In sports, Purdue has produced basketball coach John Wooden; basketball Hall of Famers Stretch Murphy, Piggy Lambert, and Rick Mount; NBA Champions Paul Hoffman, Herm Gilliam, Frank Kendrick, Jerry Sichting, Glenn Robinson, and Brian Cardinal; and NBA All-Stars Glenn Robinson, Brad Miller, Terry Dischinger, and Joe Barry Carroll. Purdue has three NFL Super Bowl–winning quarterbacks in Drew Brees, Bob Griese, and Len Dawson. Nineteen Purdue alumni had been on a Super Bowl–winning team as of 2011. Purdue also produced Super Bowl IV winning coach Hank Stram. 2008 Daytona 500 winner Ryan Newman graduated from Purdue with a bachelor's degree in vehicle structure engineering.

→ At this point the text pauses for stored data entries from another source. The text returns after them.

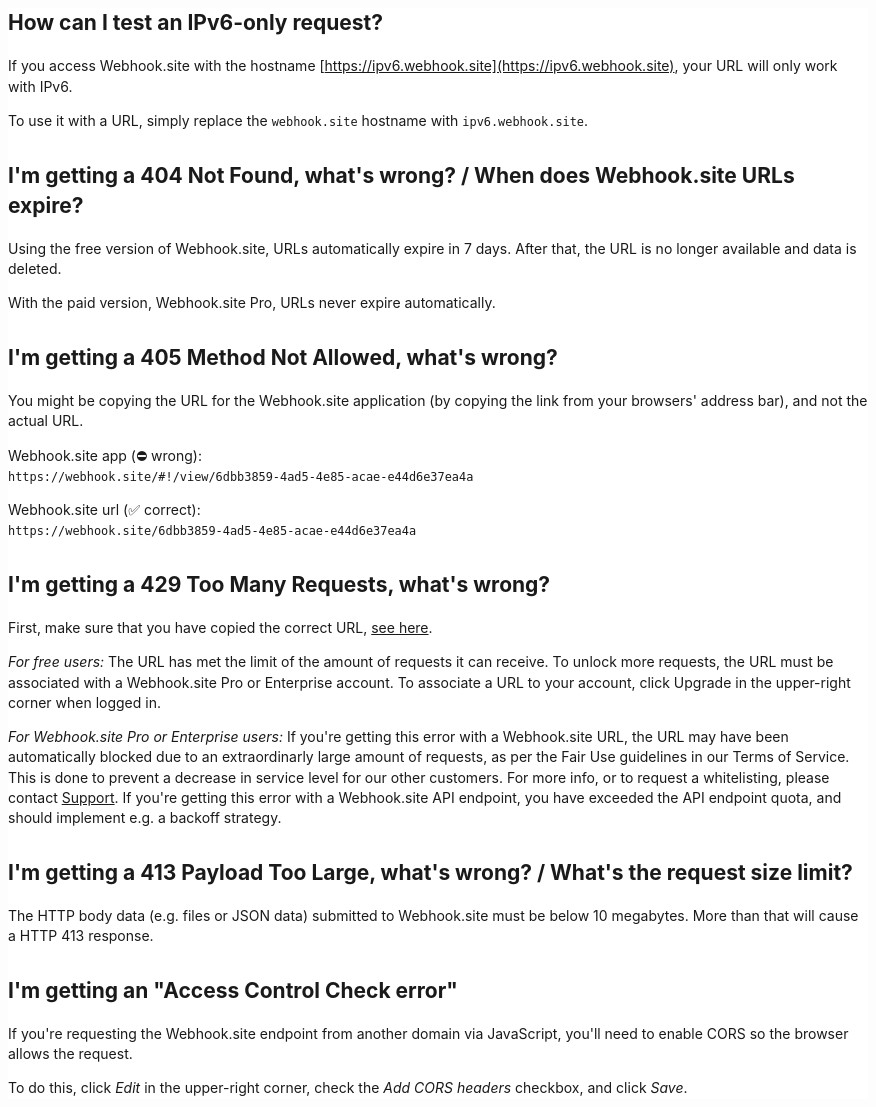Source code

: ## How can I test an IPv6-only request?

If you access Webhook.site with the hostname [https://ipv6.webhook.site](https://ipv6.webhook.site), your URL will only work with IPv6.

To use it with a URL, simply replace the `webhook.site` hostname with `ipv6.webhook.site`.

## I'm getting a 404 Not Found, what's wrong? / When does Webhook.site URLs expire?

Using the free version of Webhook.site, URLs automatically expire in 7 days. After that, the URL is no longer available and data is deleted.

With the paid version, Webhook.site Pro, URLs never expire automatically.

## I'm getting a 405 Method Not Allowed, what's wrong?

You might be copying the URL for the Webhook.site application (by copying the link from your browsers' address bar), and not the actual URL.

Webhook.site app (⛔️ wrong):<br>`https://webhook.site/#!/view/6dbb3859-4ad5-4e85-acae-e44d6e37ea4a`

Webhook.site url (✅ correct):<br>`https://webhook.site/6dbb3859-4ad5-4e85-acae-e44d6e37ea4a`

## I'm getting a 429 Too Many Requests, what's wrong?

First, make sure that you have copied the correct URL, [see here](#im-getting-a-405-method-not-allowed-whats-wrong).

*For free users:* The URL has met the limit of the amount of requests it can receive. To unlock more requests, the URL must be associated with a Webhook.site Pro or Enterprise account. To associate a URL to your account, click Upgrade in the upper-right corner when logged in.

*For Webhook.site Pro or Enterprise users:* If you're getting this error with a Webhook.site URL, the URL may have been automatically blocked due to an extraordinarly large amount of requests, as per the Fair Use guidelines in our Terms of Service. This is done to prevent a decrease in service level for our other customers. For more info, or to request a whitelisting, please contact [Support](https://support.webhook.site). If you're getting this error with a Webhook.site API endpoint, you have exceeded the API endpoint quota, and should implement e.g. a backoff strategy.

## I'm getting a 413 Payload Too Large, what's wrong? / What's the request size limit?

The HTTP body data (e.g. files or JSON data) submitted to Webhook.site must be below 10 megabytes. More than that will cause a HTTP 413 response.

## I'm getting an "Access Control Check error"

If you're requesting the Webhook.site endpoint from another domain via JavaScript, you'll need to enable CORS so the browser allows the request.

To do this, click *Edit* in the upper-right corner, check the *Add CORS headers* checkbox, and click *Save*.
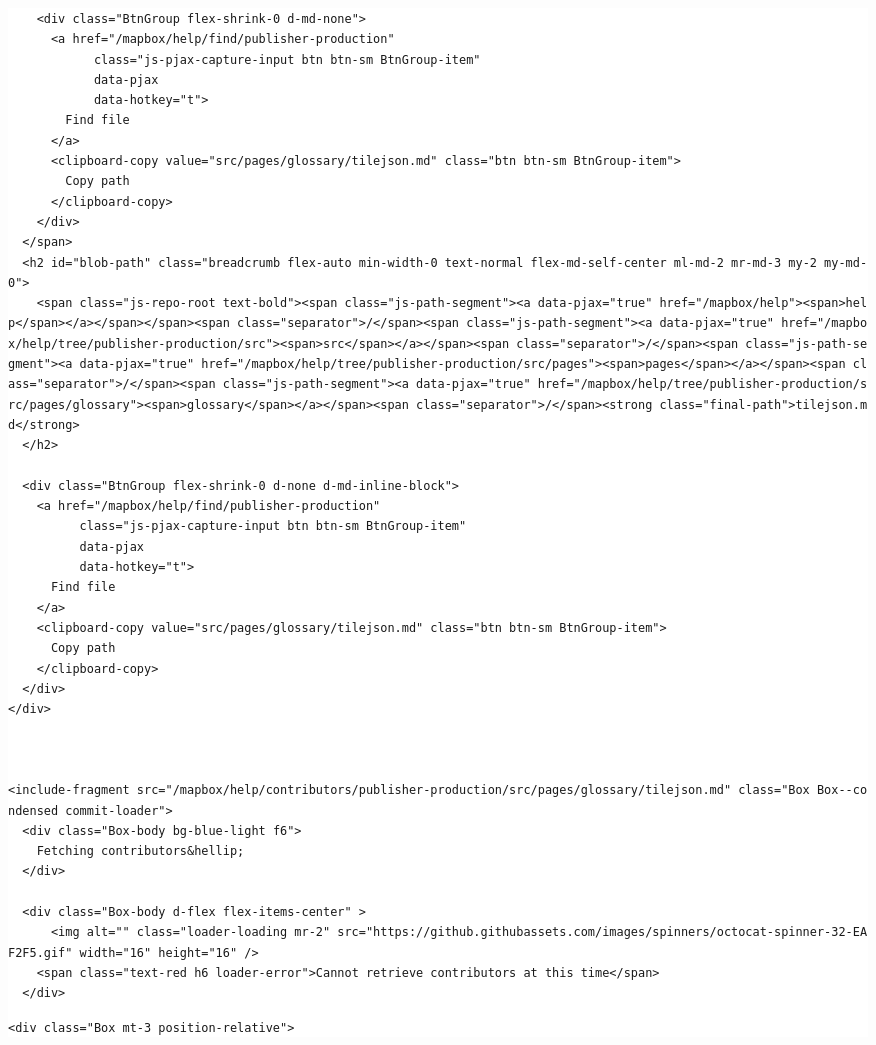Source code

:         <div class="BtnGroup flex-shrink-0 d-md-none">
          <a href="/mapbox/help/find/publisher-production"
                class="js-pjax-capture-input btn btn-sm BtnGroup-item"
                data-pjax
                data-hotkey="t">
            Find file
          </a>
          <clipboard-copy value="src/pages/glossary/tilejson.md" class="btn btn-sm BtnGroup-item">
            Copy path
          </clipboard-copy>
        </div>
      </span>
      <h2 id="blob-path" class="breadcrumb flex-auto min-width-0 text-normal flex-md-self-center ml-md-2 mr-md-3 my-2 my-md-0">
        <span class="js-repo-root text-bold"><span class="js-path-segment"><a data-pjax="true" href="/mapbox/help"><span>help</span></a></span></span><span class="separator">/</span><span class="js-path-segment"><a data-pjax="true" href="/mapbox/help/tree/publisher-production/src"><span>src</span></a></span><span class="separator">/</span><span class="js-path-segment"><a data-pjax="true" href="/mapbox/help/tree/publisher-production/src/pages"><span>pages</span></a></span><span class="separator">/</span><span class="js-path-segment"><a data-pjax="true" href="/mapbox/help/tree/publisher-production/src/pages/glossary"><span>glossary</span></a></span><span class="separator">/</span><strong class="final-path">tilejson.md</strong>
      </h2>

      <div class="BtnGroup flex-shrink-0 d-none d-md-inline-block">
        <a href="/mapbox/help/find/publisher-production"
              class="js-pjax-capture-input btn btn-sm BtnGroup-item"
              data-pjax
              data-hotkey="t">
          Find file
        </a>
        <clipboard-copy value="src/pages/glossary/tilejson.md" class="btn btn-sm BtnGroup-item">
          Copy path
        </clipboard-copy>
      </div>
    </div>



    <include-fragment src="/mapbox/help/contributors/publisher-production/src/pages/glossary/tilejson.md" class="Box Box--condensed commit-loader">
      <div class="Box-body bg-blue-light f6">
        Fetching contributors&hellip;
      </div>

      <div class="Box-body d-flex flex-items-center" >
          <img alt="" class="loader-loading mr-2" src="https://github.githubassets.com/images/spinners/octocat-spinner-32-EAF2F5.gif" width="16" height="16" />
        <span class="text-red h6 loader-error">Cannot retrieve contributors at this time</span>
      </div>
</include-fragment>




    <div class="Box mt-3 position-relative">
      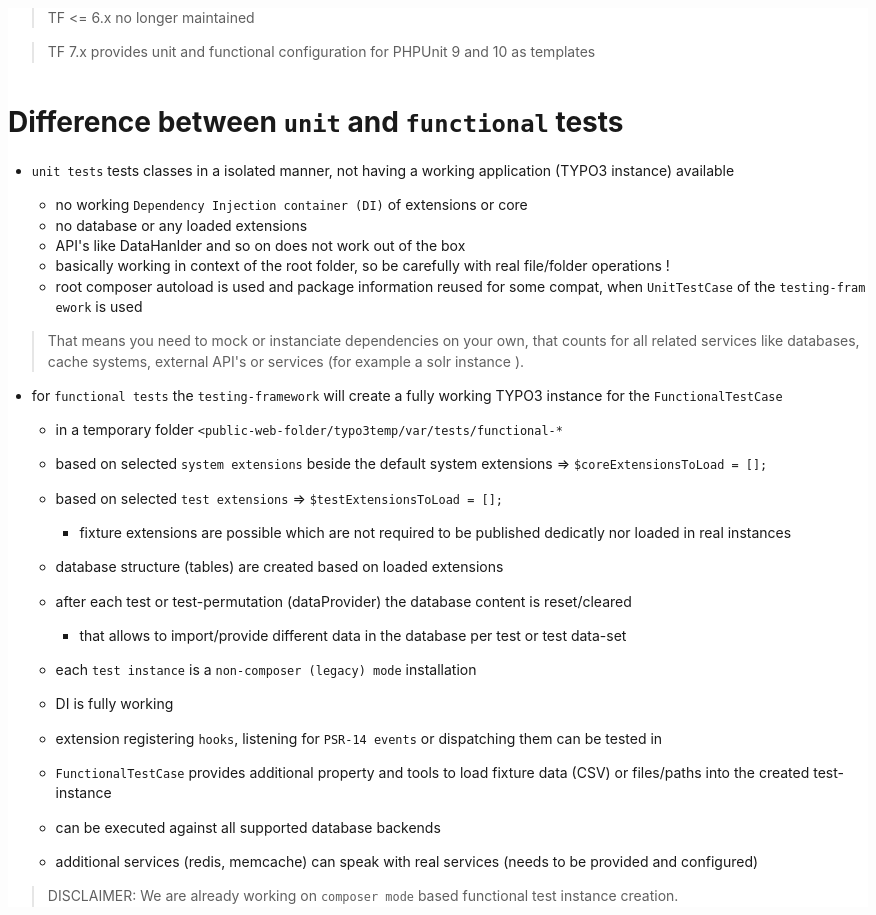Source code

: > TF <= 6.x no longer maintained

> TF 7.x provides unit and functional configuration for PHPUnit 9 and 10 as templates 



# Difference between `unit` and `functional` tests


* `unit tests` tests classes in a isolated manner, not having a working application (TYPO3 instance) available

  * no working `Dependency Injection container (DI)` of extensions or core
  * no database or any loaded extensions
  * API's like DataHanlder and so on does not work out of the box
  * basically working in context of the root folder, so be carefully with real file/folder operations !
  * root composer autoload is used and package information reused for some compat, when `UnitTestCase` of the
    `testing-framework` is used


> That means you need to mock or instanciate dependencies on your own, that counts for all related
> services like databases, cache systems, external API's or services (for example a solr instance ).

 

* for `functional tests` the `testing-framework` will create a fully working TYPO3 instance for the `FunctionalTestCase`
  * in a temporary folder `<public-web-folder/typo3temp/var/tests/functional-*`
 
  * based on selected `system extensions` beside the default system extensions => `$coreExtensionsToLoad = [];`
 
  * based on selected `test extensions` => `$testExtensionsToLoad = [];`
    * fixture extensions are possible which are not required to be published dedicatly nor loaded in real instances
 
  * database structure (tables) are created based on loaded extensions
  * after each test or test-permutation (dataProvider) the database content is reset/cleared
    * that allows to import/provide different data in the database per test or test data-set
 
  * each `test instance` is a `non-composer (legacy) mode` installation
 
  * DI is fully working
 
  * extension registering `hooks`, listening for `PSR-14 events` or dispatching them can be tested in    
  * `FunctionalTestCase` provides additional property and tools to load fixture data (CSV) or files/paths into the
     created test-instance
 
  * can be executed against all supported database backends
 
  * additional services (redis, memcache) can speak with real services (needs to be provided and configured)


> DISCLAIMER: We are already working on `composer mode` based functional test instance creation.

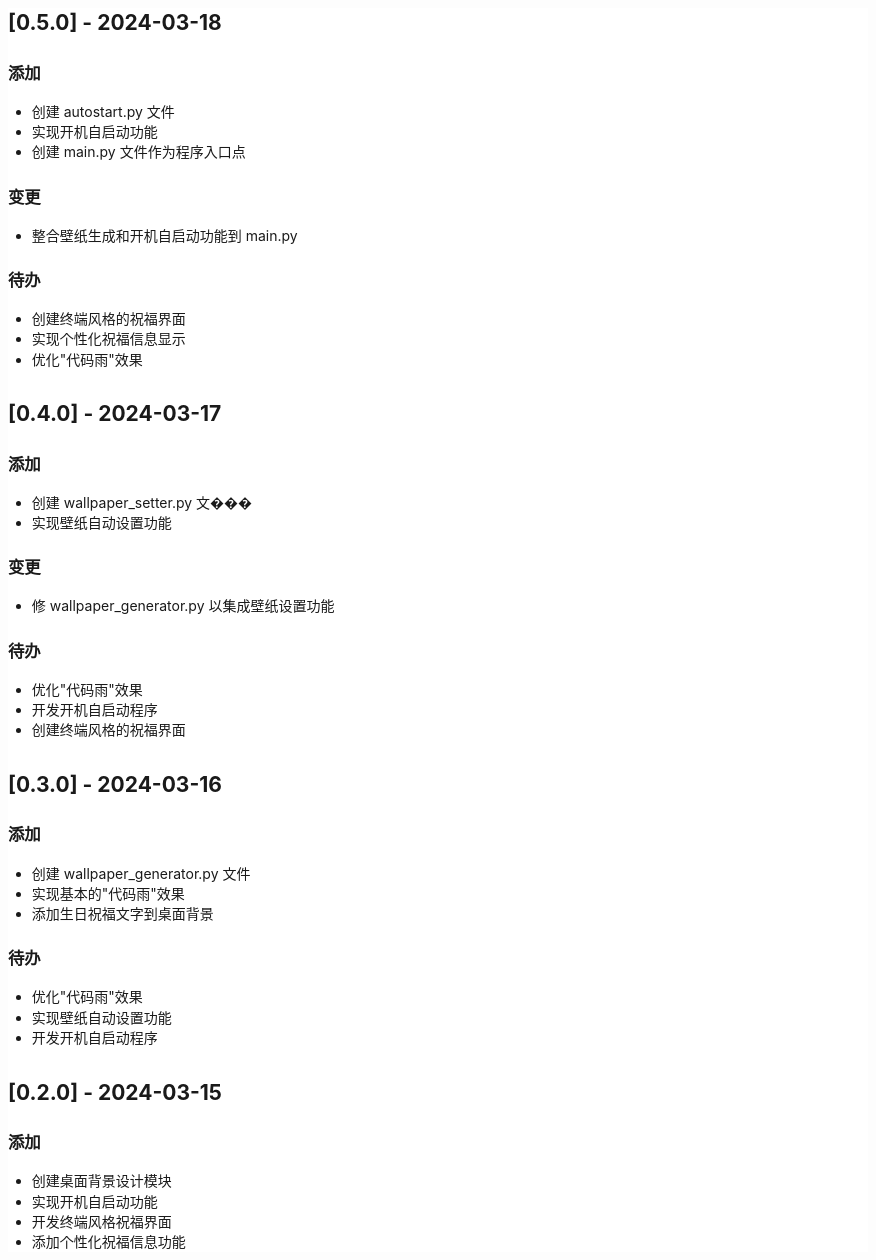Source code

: ## [0.5.0] - 2024-03-18
### 添加
- 创建 autostart.py 文件
- 实现开机自启动功能
- 创建 main.py 文件作为程序入口点

### 变更
- 整合壁纸生成和开机自启动功能到 main.py

### 待办
- 创建终端风格的祝福界面
- 实现个性化祝福信息显示
- 优化"代码雨"效果

## [0.4.0] - 2024-03-17
### 添加
- 创建 wallpaper_setter.py 文���
- 实现壁纸自动设置功能

### 变更
- 修 wallpaper_generator.py 以集成壁纸设置功能

### 待办
- 优化"代码雨"效果
- 开发开机自启动程序
- 创建终端风格的祝福界面

## [0.3.0] - 2024-03-16
### 添加
- 创建 wallpaper_generator.py 文件
- 实现基本的"代码雨"效果
- 添加生日祝福文字到桌面背景

### 待办
- 优化"代码雨"效果
- 实现壁纸自动设置功能
- 开发开机自启动程序

## [0.2.0] - 2024-03-15
### 添加
- 创建桌面背景设计模块
- 实现开机自启动功能
- 开发终端风格祝福界面
- 添加个性化祝福信息功能
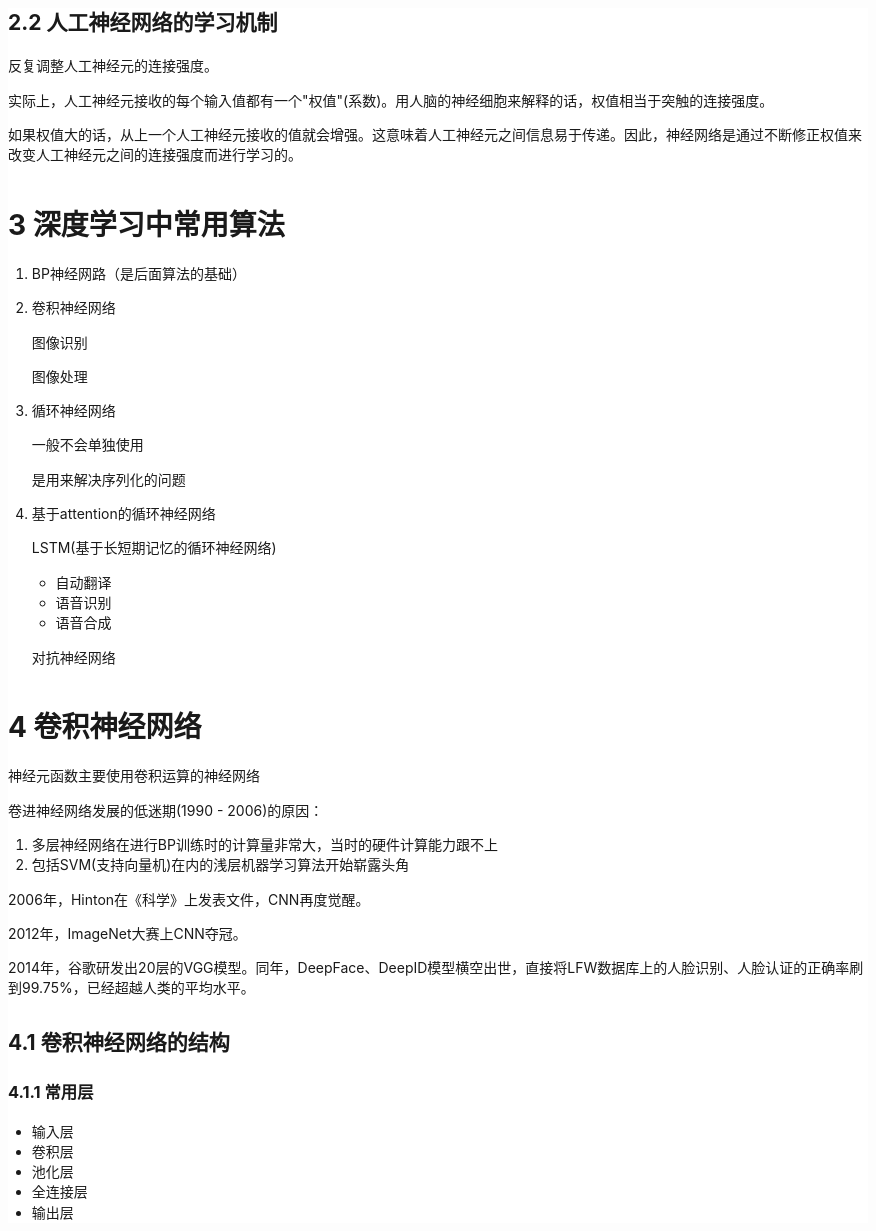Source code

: ## 2.2 人工神经网络的学习机制

反复调整人工神经元的连接强度。

实际上，人工神经元接收的每个输入值都有一个"权值"(系数)。用人脑的神经细胞来解释的话，权值相当于突触的连接强度。

如果权值大的话，从上一个人工神经元接收的值就会增强。这意味着人工神经元之间信息易于传递。因此，神经网络是通过不断修正权值来改变人工神经元之间的连接强度而进行学习的。

# 3 深度学习中常用算法

1. BP神经网路（是后面算法的基础）

2. 卷积神经网络

   图像识别

   图像处理

3. 循环神经网络

   一般不会单独使用

   是用来解决序列化的问题

4. 基于attention的循环神经网络

   LSTM(基于长短期记忆的循环神经网络)

   - 自动翻译
   - 语音识别
   - 语音合成

   对抗神经网络

# 4 卷积神经网络

神经元函数主要使用卷积运算的神经网络

卷进神经网络发展的低迷期(1990 - 2006)的原因：

1. 多层神经网络在进行BP训练时的计算量非常大，当时的硬件计算能力跟不上
1. 包括SVM(支持向量机)在内的浅层机器学习算法开始崭露头角

2006年，Hinton在《科学》上发表文件，CNN再度觉醒。

2012年，ImageNet大赛上CNN夺冠。

2014年，谷歌研发出20层的VGG模型。同年，DeepFace、DeepID模型横空出世，直接将LFW数据库上的人脸识别、人脸认证的正确率刷到99.75%，已经超越人类的平均水平。

## 4.1 卷积神经网络的结构

### 4.1.1 常用层

- 输入层
- 卷积层
- 池化层
- 全连接层
- 输出层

Three Purdue alumni have received the Presidential Medal of Freedom, the highest civilian award of the United States: Neil Armstrong, Brian Lamb, and John Wooden.

The 67000 sqft Dauch Alumni Center houses the Purdue for Life Foundation. The foundation was created in 2020 by uniting the Purdue Alumni Association and the University Development Office.